Cybercrimes are the hardest cases to detect and the toughest to crack, the police chief said yesterday, as figures showed technology crimes surged by 70 per cent last year despite the overall crime figure dropping to a 10-year low.
And only about 10 per cent of the hi-tech cases were resolved - a far cry from the overall crime detection rate of 43.2 per cent.
The rise in technology crime was fuelled by e-mail scams targeting businesses and extortions arising from racy video chats on the internet.
Commissioner of Police Andy Tsang Wai-hung said differences in jurisdictions' definitions of cybercrimes added to investigators' problems. "In Hong Kong, even the theft of points used by online gamers is considered an offence, but it may not be the same elsewhere," he said.
The police chief reeled off the data in his annual report as the force prepared to upgrade its technology crime division to a cybercrime investigation bureau led by a chief superintendent. The team numbers about 100 at the moment, but 75 more staff will be brought on board.
Tsang, however, warned that police could do little if the victims had not stored their data properly, or if overseas internet service providers and law enforcement agencies were unco-operative.

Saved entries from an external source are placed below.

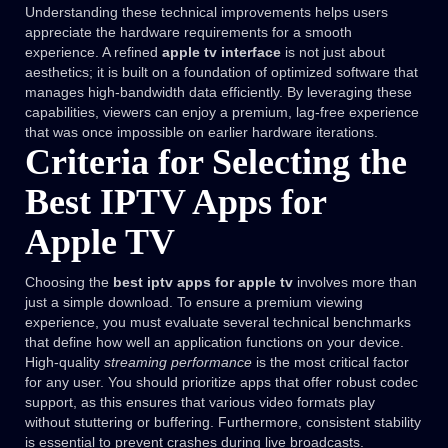
Understanding these technical improvements helps users
appreciate the hardware requirements for a smooth
experience. A refined
apple tv interface
is not just about
aesthetics; it is built on a foundation of optimized software that
manages high-bandwidth data efficiently. By leveraging these
capabilities, viewers can enjoy a premium, lag-free experience
that was once impossible on earlier hardware iterations.
Criteria for Selecting the
Best IPTV Apps for
Apple TV
Choosing the
best iptv apps for apple tv
involves more than
just a simple download. To ensure a premium viewing
experience, you must evaluate several technical benchmarks
that define how well an application functions on your device.
High-quality
streaming performance
is the most critical factor
for any user. You should prioritize apps that offer robust codec
support, as this ensures that various video formats play
without stuttering or buffering. Furthermore, consistent stability
is essential to prevent crashes during live broadcasts.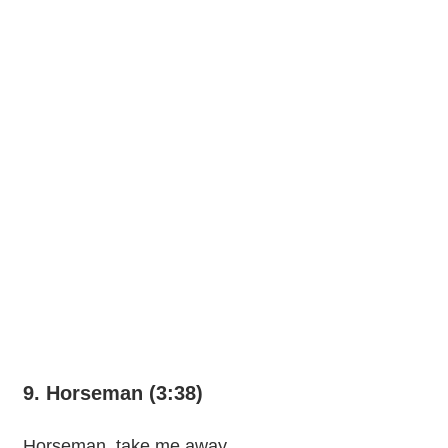
9. Horseman (3:38)
Horseman, take me away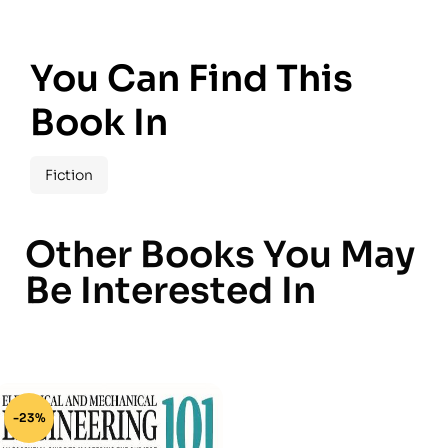
You Can Find This
Book In
Fiction
Other Books You May
Be Interested In
-23%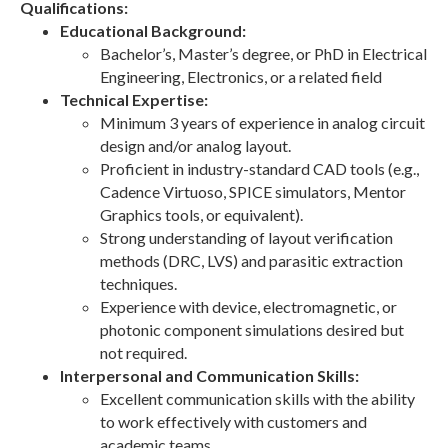
Qualifications:
Educational Background:
Bachelor’s, Master’s degree, or PhD in Electrical
Engineering, Electronics, or a related field
Technical Expertise:
Minimum 3 years of experience in analog circuit
design and/or analog layout.
Proficient in industry-standard CAD tools (e.g.,
Cadence Virtuoso, SPICE simulators, Mentor
Graphics tools, or equivalent).
Strong understanding of layout verification
methods (DRC, LVS) and parasitic extraction
techniques.
Experience with device, electromagnetic, or
photonic component simulations desired but
not required.
Interpersonal and Communication Skills:
Excellent communication skills with the ability
to work effectively with customers and
academic teams.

This year, the police would also intensify efforts against drug trafficking by young people, he said, after the number of those aged between 10 and 15 arrested for such offences doubled to 95 last year, from 52 in 2012.
Technology crimes, mainly involving online scams, increased to 5,133 cases last year from 3,015 in 2012.
Total monetary losses almost quadrupled, from HK$238 million to about HK$863 million.
Fraudsters out to con companies through e-mail deception saw the biggest rise among all online scams, totalling 1,153 reports and HK$760 million in losses.
Tsang said there were only 430 such cases in 2012, involving HK$180 million in losses.
"One of the most common ways companies fall victim to such scams is when staff fail to verify e-mails from supposedly regular business partners and follow scammers' instructions, making payments to scammers' bank accounts," deputy commissioner for operations Stephen Lo Wai-chung said.
Blackmail reports rose 150 per cent to 733 cases, largely due to a sevenfold rise in "sextortions" - in which victims were blackmailed over recordings of steamy online video chats with crooks overseas. The money was mostly transferred to the Philippines.
Last year saw 477 such reports, compared with just 60 in 2012. No arrests have been made.
Other crimes that increased year on year included homicide, deception and drug offences, although the overall crime figure - at 72,917 cases - was the lowest in a decade, Tsang said.
Homicide cases would have dropped if the 39 deaths resulting from the 2012 Lamma ferry tragedy had not last year been ruled victims of homicide, he said.
Burglaries were at their lowest since 1971, falling by 641 cases to 3,573. Robberies also decreased by 116 cases to 500. No firearms were used in any of the incidents.